We have updated our Terms of Service, Code of Conduct, and Addendum.

Performance question on multiple drops vs regex function

Performance question for the team: » Is it more performant to have a pipeline with 30 different "drop" functions (each one has a final mark) that looks for a specific pattern within the `message` field » a lookup with all "droppable" patterns, a single regex function, a single drop function that drops messages that matched a row on the lookup.

Answers

  • dritan
    dritan Posts: 51 ✭✭

    Great question Paimon. Modulo manageability, there is only one way to find out :joy: - test it out with some sample data while profiling the pipeline.

  • Sounds good :smile: . will give it a shot and see what i can discover

  • dritan
    dritan Posts: 51 ✭✭

    :+1: - shouldn't be that bad with the embedded profiler now.

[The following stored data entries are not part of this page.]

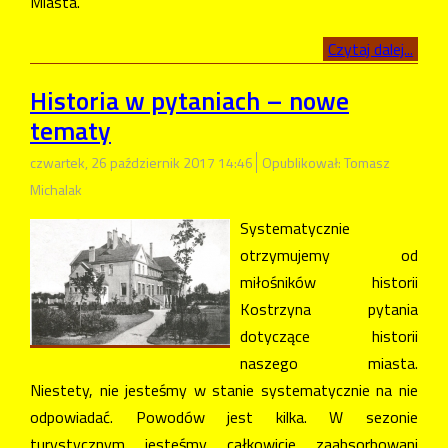
Miasta.
Czytaj dalej...
Historia w pytaniach – nowe
tematy
czwartek, 26 październik 2017 14:46
Opublikował: Tomasz
Michalak
Systematycznie
otrzymujemy od
miłośników historii
Kostrzyna pytania
dotyczące historii
naszego miasta.
Niestety, nie jesteśmy w stanie systematycznie na nie
odpowiadać. Powodów jest kilka. W sezonie
turystycznym jesteśmy całkowicie zaabsorbowani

  • for sure, I'll have to wait till we hear back from support. Got an interesting issue that has been brewing over the last month (Case 6086) where worker procs randomly OOM. Even after bumping up our system to 64gb and increasing worker heap to 4gb, proc count at 14. Suspecting we have something leaking in one of our pipelines. Got Rob and Mughda taking a peek, and we just shot over the memory profile from one of the workers that recently had a jvm OOM in our named slack channel here

  • dritan
    dritan Posts: 51 ✭✭

    Ah interesting. Glad to hear you got engineers engaged!